■ Document segment:
━━━━━━━━━━

The principle that we are going to discuss with you is stated in more words than we usually use, but I know of no better way to say this. We want to think with you about the principle of the results of the integrity of the upright and the perverseness of the wicked. What are the results of the walk of the upright? What are the results of the walk of the perverse man? What is the result of the integrity of the upright man? What is the result of the perverseness of the wicked man?

The very principle that we have suggested to you brings to our attention the fact that in our consideration of these proverbs, we will be thinking with you about two classes of people. I think it would be wise for us to fix those two classes in our minds because you will be recognizing them as we consider these individual proverbs. There is the upright man contrasted with the wicked man. There is the perfect man contrasted to the wicked man, and there is the upright man contrasted with the sinner. These three class distinctions are the only ones which are made, even though we will be considering more than three proverbs, which will mean that the three classes of people will be repeated as far as identity is concerned.

Attitudes of People Involved

The thing that we will notice as we consider these proverbs is that the results to which we have made reference and in which we are interested are dependent upon attitudes of the classes of people involved. As there were two classes of people, then there were two attitudes which are possible on the part of these classes of people. There is the man who will walk uprightly. There is the man who will perverse his ways. There is the man who will walk in the midst of his integrity. There is the man who will walk in the midst of his perverseness. There is the man over whose life righteousness will have control. There is the man over whose life wickedness will have control.

When these individuals whom we have suggested for your consideration—the upright and the wicked—manifest the attitudes which we have suggested to you—righteousness and perversity—there are very definite results that are forthcoming. I believe the benefits and the blessings that we can expect to reap from our study will come only as you try to find yourself in one or the other of these classes. I believe the blessing will come only as you try to find yourself manifesting one or the other of the attitudes presented.

These classes of people are going to be manifested to us in several areas of truth, and their attitudes are going to be represented in several areas of truth. I call attention to that fact because though you may feel that you have passed the test in one area of truth because you can label yourselves righteous , you may not necessarily pass it in another area of truth because you may be walking perversely instead of righteously.

Guidance and Destruction

The first area of truth to which we would call your attention is in the area of guidance and destruction. The one contrasted with the other is indicated in chapter 11, verse 3, where we read:

Proverbs 11:

3 The integrity of the upright shall guide them: but the perverseness of transgressors shall destroy them.

The reason for the selection of the title for this area of truth is found in the words guide and destroy , but to get the full impact of this proverb, I think it would be wise for us to examine the meaning of several words within the verse. For example, notice the word integrity . What is the integrity of the upright? The first thing we would mention to you is that the word integrity comes from the Hebrew word tummah , which means “complete truth”—no mental reservations at all. The individual who is walking in his integrity will be walking in complete truth.

━━━━━━━━━━

■ Provided data:
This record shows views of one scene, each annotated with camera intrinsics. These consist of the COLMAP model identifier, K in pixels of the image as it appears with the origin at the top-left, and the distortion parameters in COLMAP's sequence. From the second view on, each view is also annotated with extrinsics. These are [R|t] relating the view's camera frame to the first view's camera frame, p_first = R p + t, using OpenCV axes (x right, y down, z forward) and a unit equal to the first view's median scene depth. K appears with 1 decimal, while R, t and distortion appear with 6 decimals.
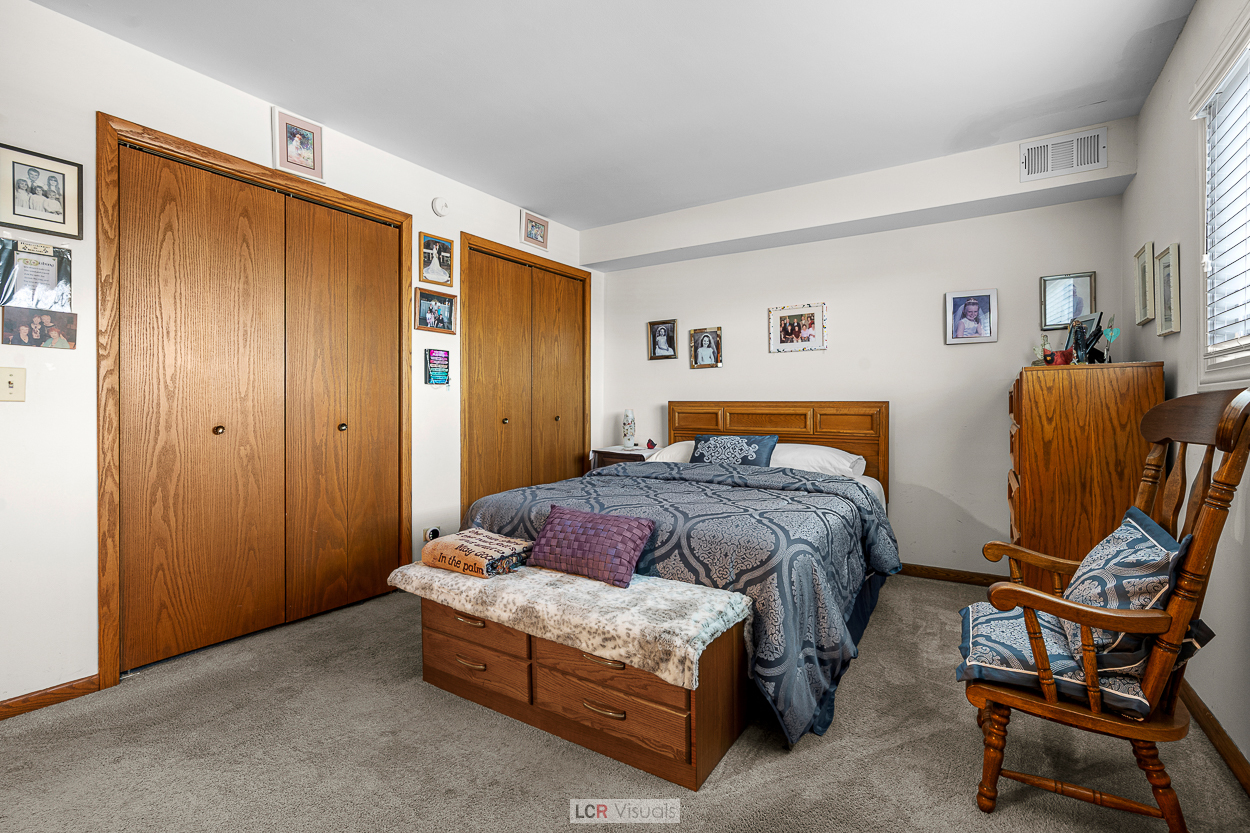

━━━━━━━━━━

■ Problem 1: Duplicate the part of the Proverbs study that opens with the words containing "These classes of people are" and closes with "shall destroy them.".
■ Problem 2: Based on the Proverbs study, say whether each statement agrees with it, answering yes or no and quoting the deciding words: (a) The word integrity is traced to the Hebrew word tummah. (b) Only three proverbs will be considered. (c) The first area of truth is guidance and destruction, shown in chapter 11, verse 3.
The data above are separate material, apart from the Proverbs study.

■ Expected answer 1:
These classes of people are going to be manifested to us in several areas of truth, and their attitudes are going to be represented in several areas of truth. I call attention to that fact because though you may feel that you have passed the test in one area of truth because you can label yourselves righteous , you may not necessarily pass it in another area of truth because you may be walking perversely instead of righteously.

Guidance and Destruction

The first area of truth to which we would call your attention is in the area of guidance and destruction. The one contrasted with the other is indicated in chapter 11, verse 3, where we read:

Proverbs 11:

3 The integrity of the upright shall guide them: but the perverseness of transgressors shall destroy them.

■ Expected answer 2:
(a) Yes: "the word integrity comes from the Hebrew word tummah"
(b) No: "even though we will be considering more than three proverbs"
(c) Yes: "The first area of truth to which we would call your attention is in the area of guidance and destruction. The one contrasted with the other is indicated in chapter 11, verse 3"